We acknowledge the lack of real-world measurements in this paper. However, as we argued before, using our validated SonoTraceLab simulator is a strong alternative approach to producing experimental data, as this simulator has been demonstrated to be able to produce biologically relevant acoustic data from complex scenes without the arising complexities of performing real-world data. We also acknowledge that real-world experiments are relevant, which is why these experiments are part of our short-term future work. Using SonoTraceLab to provide us with data allows us to rapidly iterate over experiments and allows complex visualizations such as the one in Figure 8, where we overlay the reconstructed reflectivity function over the base model, which then allows the discovery of important features such as the difference in a leaf with and without an insect.

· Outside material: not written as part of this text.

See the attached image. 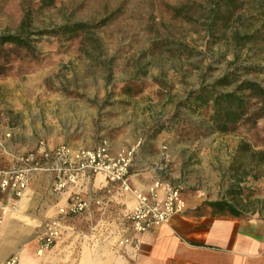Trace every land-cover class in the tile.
<instances>
[{"label": "rangeland", "instance_id": "1", "mask_svg": "<svg viewBox=\"0 0 264 264\" xmlns=\"http://www.w3.org/2000/svg\"><path fill=\"white\" fill-rule=\"evenodd\" d=\"M209 8V0H0V35L29 37L30 46L0 47L3 111L13 116L14 132L24 144L116 145L141 124L140 99L127 101L123 87L157 86L164 97L184 96L232 72L264 86V72L236 71L264 68V44L236 49L235 25L220 26L218 38H210ZM76 24L90 28L36 34ZM249 105V115L261 107L256 100ZM204 126L216 135L212 169L219 181L217 195L209 191L207 199L264 215V118H246L226 134ZM189 127L176 133H201L202 125Z\"/></svg>", "mask_w": 264, "mask_h": 264}, {"label": "crops", "instance_id": "2", "mask_svg": "<svg viewBox=\"0 0 264 264\" xmlns=\"http://www.w3.org/2000/svg\"><path fill=\"white\" fill-rule=\"evenodd\" d=\"M123 88L119 90L127 101L133 95L140 99L137 114L141 124L134 133L127 129L121 141L113 145L120 150L141 142L131 168L132 187L147 193L159 177L165 186L181 185L186 212L172 217L164 226L138 234L127 221L135 205L134 197L108 192L111 185L103 175L88 183L81 181L59 194L53 191L52 174L37 173L23 198L0 194V201L8 207L7 213L0 216V264L17 254L19 264H264L261 210L247 212L236 208L238 215H233L207 205L218 202L207 199V195L209 191L217 193L219 182L213 180L217 175L212 169V138L216 135L207 133L204 126L211 109L198 107L193 99L191 104L181 106L192 91L184 96L164 97L157 86L135 92ZM2 91L0 80V136L14 131L13 116L3 111ZM193 109H197L196 113ZM176 118L179 123L171 121ZM167 121L170 122L165 130L154 132ZM195 122L202 125L201 133H176L179 127L190 131V123ZM5 145L6 149L0 152L3 167L13 155L31 151L37 143L24 144L14 132L13 140ZM49 145L53 148L60 144ZM68 145L74 150L93 147L81 142ZM163 164L168 168L162 176L159 167ZM164 187L159 191L161 198ZM73 194L89 205L87 212L69 219L58 243L49 251L40 252V232L59 209L69 205Z\"/></svg>", "mask_w": 264, "mask_h": 264}, {"label": "built area", "instance_id": "3", "mask_svg": "<svg viewBox=\"0 0 264 264\" xmlns=\"http://www.w3.org/2000/svg\"><path fill=\"white\" fill-rule=\"evenodd\" d=\"M14 131L0 136V152L6 149L5 143L12 141ZM141 146L117 150L108 140H102L88 149L74 150L68 144L51 148L49 142L41 140L36 148L13 155L6 167L0 166V194L21 199L27 193L31 181L37 173L54 176L53 191L63 193L81 181L91 182L97 175H103L113 194H130L135 205L127 215L131 228L138 234H145L169 223L176 215L184 214L187 203L181 185H166L162 177L150 187L147 193L133 188L130 183L131 168ZM168 166L163 164L159 171L167 174ZM165 186V187H164ZM164 187V194L159 196ZM89 205L77 194H73L66 208L59 209L56 216L40 232V252L52 249L63 236L66 222L84 215ZM8 207L0 201V216L7 213ZM19 256H11L3 264H19Z\"/></svg>", "mask_w": 264, "mask_h": 264}, {"label": "trees", "instance_id": "4", "mask_svg": "<svg viewBox=\"0 0 264 264\" xmlns=\"http://www.w3.org/2000/svg\"><path fill=\"white\" fill-rule=\"evenodd\" d=\"M209 15L205 26L210 38H218L215 33L220 26L229 27L235 25L231 41L236 49H243L248 46H259L264 44V0H209ZM30 22V16H25L22 27ZM90 28L89 25L76 24L66 26L59 30L40 31L36 34L41 37L45 35L72 34L77 31H84ZM222 38V37H221ZM13 45L16 47L30 48L29 37L23 38L16 35H0V47ZM179 47V50H184ZM244 70L248 73L264 72L260 67H240L236 71ZM237 73H227L212 85L202 86L200 89L192 91L188 99L181 103V106L194 104L200 108L211 109L208 123L210 131L215 133H231L244 119L252 118L254 121L264 118V86L252 80H237ZM235 85L232 91H221L229 85ZM256 100V104L261 105L254 113L249 115L250 102ZM197 111V109H193ZM179 123L177 118L171 120ZM166 123L157 126L155 133L165 130ZM208 206L227 211L230 214L238 215L236 207L225 201L210 202Z\"/></svg>", "mask_w": 264, "mask_h": 264}]
</instances>
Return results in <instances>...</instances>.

Next to performing real-world experimentation, several improvements can be proposed to the proposed model. For example, at this point, our SonoNERF model is trained from a randomly initialized reflectivity model each time. One could argue that, over time, bats learn priors on how scenes might be encoded, which could then be reflected into prior models or transfer-learned models later. Furthermore, the acoustic rendering Equation (17) has no concept of multi-path signal propagation. One natural extension would be to expand this rendering equation to encompass multi-path reflections. However, this augmented rendering equation should still be fully differentiable; it is currently unknown to the authors whether this will be the case. In addition to the proposed improvements, we will perform more quantitative experiments on the accuracy of the reconstructed 3D scenes. From the experiments shown in this paper, it is already indicative that the size of the reconstruction is larger than the original scene (i.e., some kind of ’thickening’ effect). This can be explained by the fact that phase information is lost, causing a delay in the peak of the reflections in the spectrograms. Possible solutions here can be developed to reduce these delays, which then in turn would reduce the thickening effect. However, the core of the paper is introducing the SonoNERF concept, relating that to bat echolocation, which is why we did not perform extensive quantitative evaluations at this stage. We acknowledge that we simulated scenes (albeit complex scenes) in empty space, i.e., no surrounding clutter was introduced, which of course is not realistic in real-world echolocation scenes. In future work, we will assess the performance of SonoNERF in more complex scenes with background clutter, as this is perfectly simulatable by our SonoTraceLab simulator.